*Material provided*:
==========

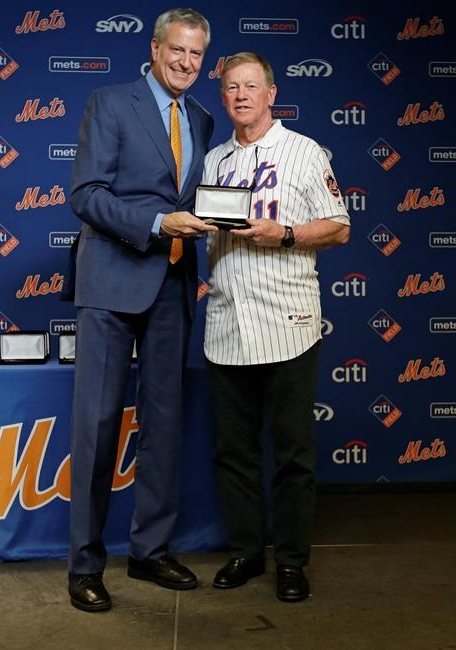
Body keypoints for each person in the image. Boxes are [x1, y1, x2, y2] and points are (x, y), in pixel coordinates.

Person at [65, 8, 216, 612]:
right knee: (98, 427)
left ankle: (149, 553)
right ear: (155, 48)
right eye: (176, 51)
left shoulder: (203, 118)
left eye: (196, 56)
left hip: (174, 286)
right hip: (110, 281)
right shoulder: (110, 101)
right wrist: (156, 222)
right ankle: (84, 565)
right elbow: (86, 194)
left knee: (164, 428)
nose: (185, 63)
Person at [201, 52, 350, 602]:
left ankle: (291, 560)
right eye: (231, 87)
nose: (241, 95)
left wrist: (285, 233)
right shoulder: (213, 160)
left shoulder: (305, 151)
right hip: (225, 326)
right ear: (224, 96)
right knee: (234, 451)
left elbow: (339, 227)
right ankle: (245, 550)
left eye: (251, 86)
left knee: (291, 453)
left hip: (288, 324)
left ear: (271, 93)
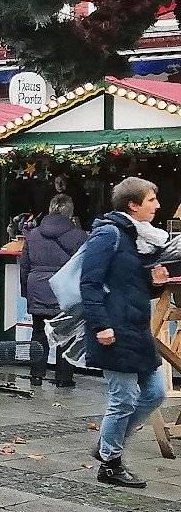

==========

*Assignment*:
Only the lines that contain the word "knee" should be copied from the material.

*Solution to this exercise*:
right knee: (98, 427)
left knee: (164, 428)
right knee: (234, 451)
left knee: (291, 453)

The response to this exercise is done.